On Jun 30, 2007, at 6:29 PM, Loren Wilton wrote:
And after typing all this I'm thinking you might be right. But
part of this approach is to run all these rules in YES/NO fashion
and see if the probability is significant. For example: If I
tested for SOME_TEST=NO and found it was scoring a probability of
~0.500 then it's indisputable that you are right.
Well, this still doesn't make any real sense to me; it seems
equivalent to the attempts at bayes poison that spammers stick into
their spams: a bunch of words totally unrelated to the mail in the
hopes of outweighing the useful terms. Now their trick works as a
good spam indication because the words they pick aren't common to
my ham mails, so it is really a good spam indication rather than
poison. I'm not immediately convinced that will hold for the usage
you intend. Maybe. Maybe not.
However, if you want to do this, remember that bayes works on
tokens and has a tokenizer. So SOME_RULE=YES is probably either
two or three tokens, and you will end up scoring on the probability
of YES and NO, along with the frequency of the rule names, which
will be 1. So you probably want to do NO_SOME_RULE and
YES_OTHER_RULE or the like when you build the insert list. Again
though I'm not sure I see the point in the yes and no factors; the
presence or absense of a word in the mail seems like a pretty good
yes/no indication to me.
Were I doing it I'd try it both ways and see if there is any
difference in results.
I agree with you that it's probably not going to be very effective to
use a binary token (eg: SOME_RULE=YES vs SOME_RULE=NO) compared to
the presence of the rule (SOME_RULE exists implies SOME_RULE=YES).
So the method:
$list = $status->get_names_of_tests_hit ()

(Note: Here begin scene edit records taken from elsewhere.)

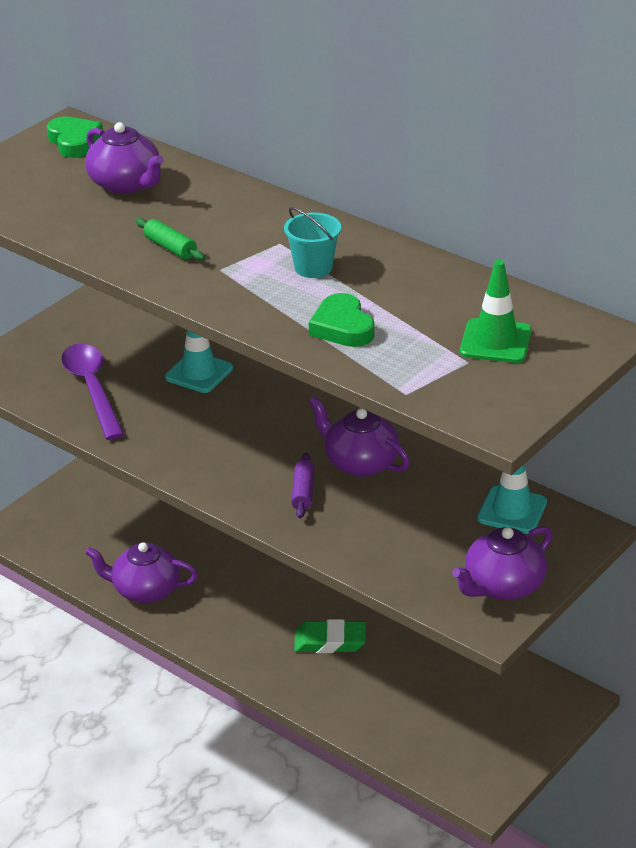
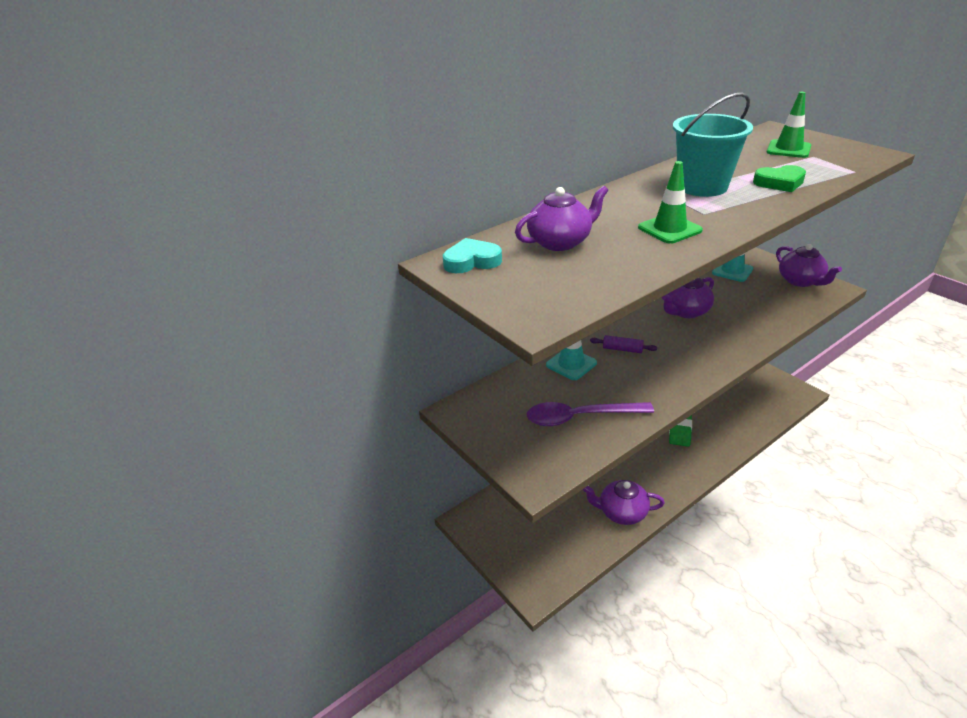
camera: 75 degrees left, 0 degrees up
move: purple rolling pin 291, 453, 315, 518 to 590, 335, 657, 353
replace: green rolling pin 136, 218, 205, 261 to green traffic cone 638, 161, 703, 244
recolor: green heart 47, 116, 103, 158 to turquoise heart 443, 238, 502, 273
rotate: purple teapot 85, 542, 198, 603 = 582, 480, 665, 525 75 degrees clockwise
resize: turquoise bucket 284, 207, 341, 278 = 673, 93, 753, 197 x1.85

may cover everything that is required to evaluate this approach.
Unfortunately I'm not on the SpamAssassin Bayes modules -- I wrote my
own Bayes Engine because I wanted to do that and then thought about
including the Rules results from SpamAssassin. I don't know where
this might be going, but it seems to be working extremely well for me
based on a training set of just a couple hundred emails in total.